Provided entries =
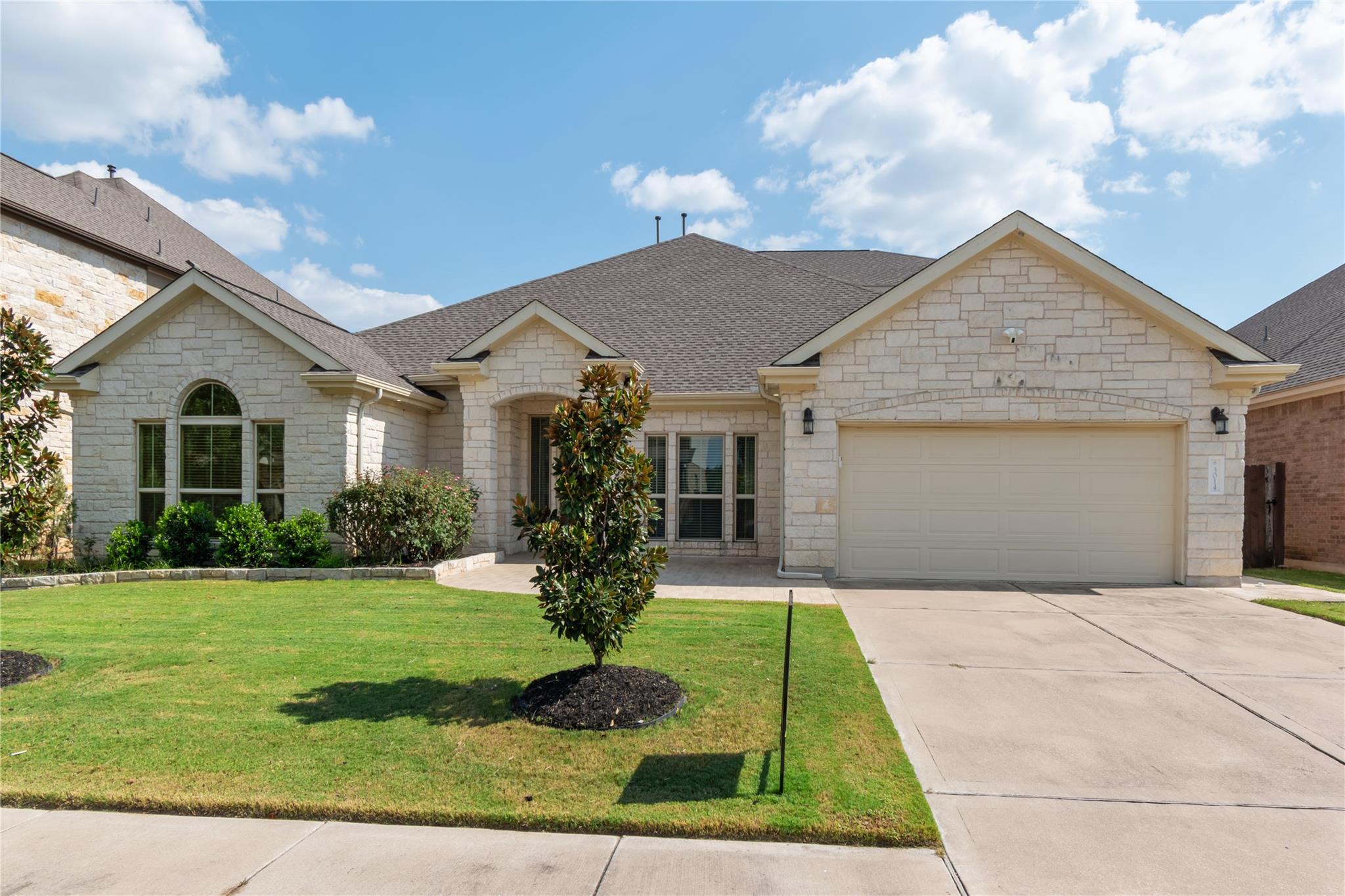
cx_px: 672
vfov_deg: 59.5
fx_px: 784
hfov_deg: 81.2
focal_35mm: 21
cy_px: 448
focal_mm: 14
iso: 100
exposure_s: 1/160
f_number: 11
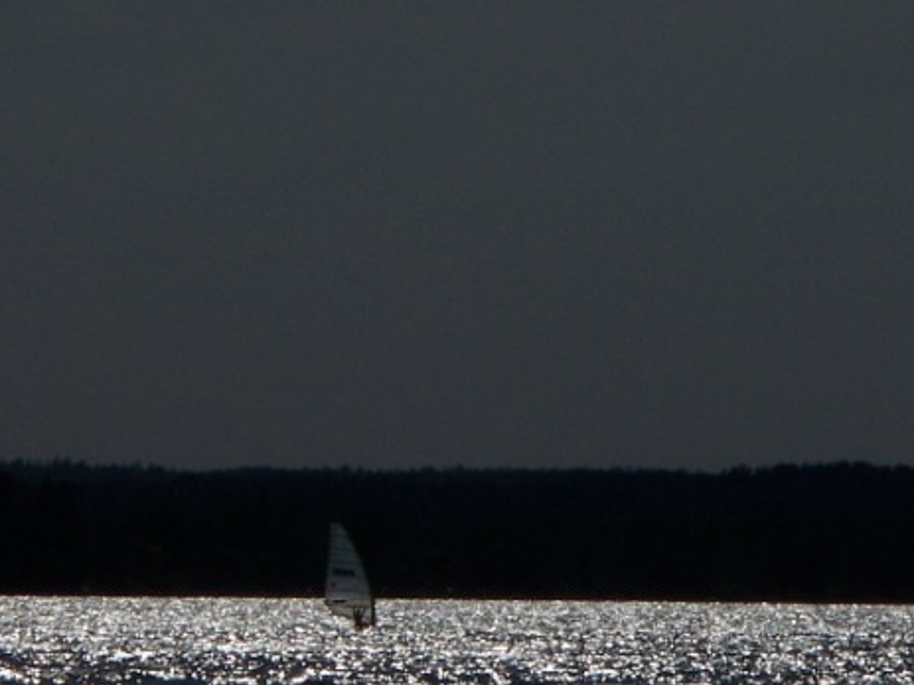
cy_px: 422
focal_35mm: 420
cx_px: 442
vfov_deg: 3.5
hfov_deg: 4.7
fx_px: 11087
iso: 80
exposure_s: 1/1000
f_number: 14
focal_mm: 37.7
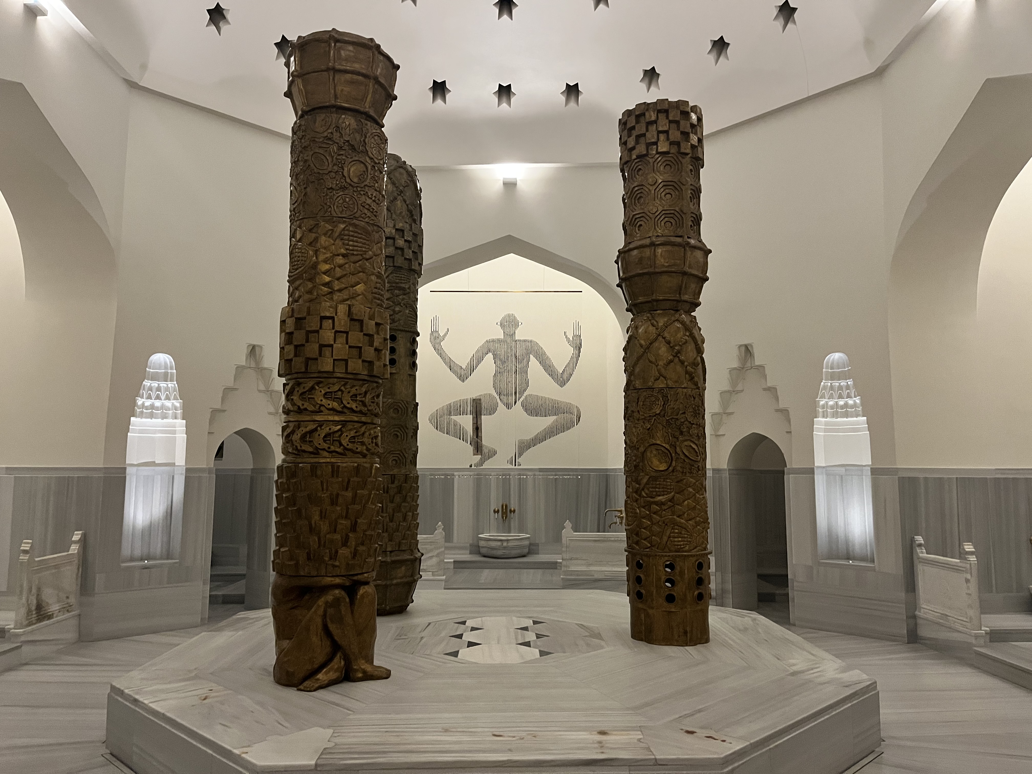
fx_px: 775
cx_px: 516
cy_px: 387
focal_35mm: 26
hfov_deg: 67.3
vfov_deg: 53.1
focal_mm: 5.1
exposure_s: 1/33
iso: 400
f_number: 1.6
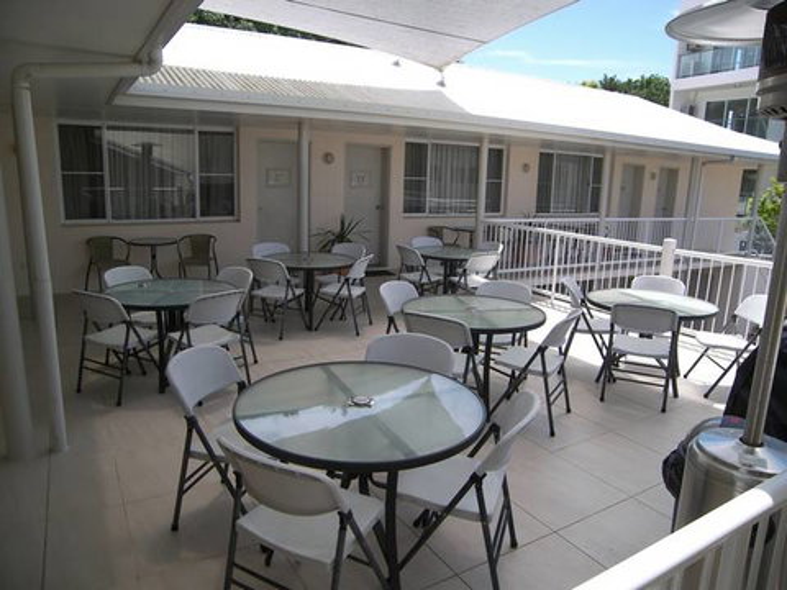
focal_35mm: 24
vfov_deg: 56.8
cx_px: 394
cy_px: 295
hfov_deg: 71.6
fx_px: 546
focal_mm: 5
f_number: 2.8
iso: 50
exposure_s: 1/640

Problem details = The copy you return must match the records above exactly, minus any images.

Output =
cx_px: 672
vfov_deg: 59.5
fx_px: 784
hfov_deg: 81.2
focal_35mm: 21
cy_px: 448
focal_mm: 14
iso: 100
exposure_s: 1/160
f_number: 11
cy_px: 422
focal_35mm: 420
cx_px: 442
vfov_deg: 3.5
hfov_deg: 4.7
fx_px: 11087
iso: 80
exposure_s: 1/1000
f_number: 14
focal_mm: 37.7
fx_px: 775
cx_px: 516
cy_px: 387
focal_35mm: 26
hfov_deg: 67.3
vfov_deg: 53.1
focal_mm: 5.1
exposure_s: 1/33
iso: 400
f_number: 1.6
focal_35mm: 24
vfov_deg: 56.8
cx_px: 394
cy_px: 295
hfov_deg: 71.6
fx_px: 546
focal_mm: 5
f_number: 2.8
iso: 50
exposure_s: 1/640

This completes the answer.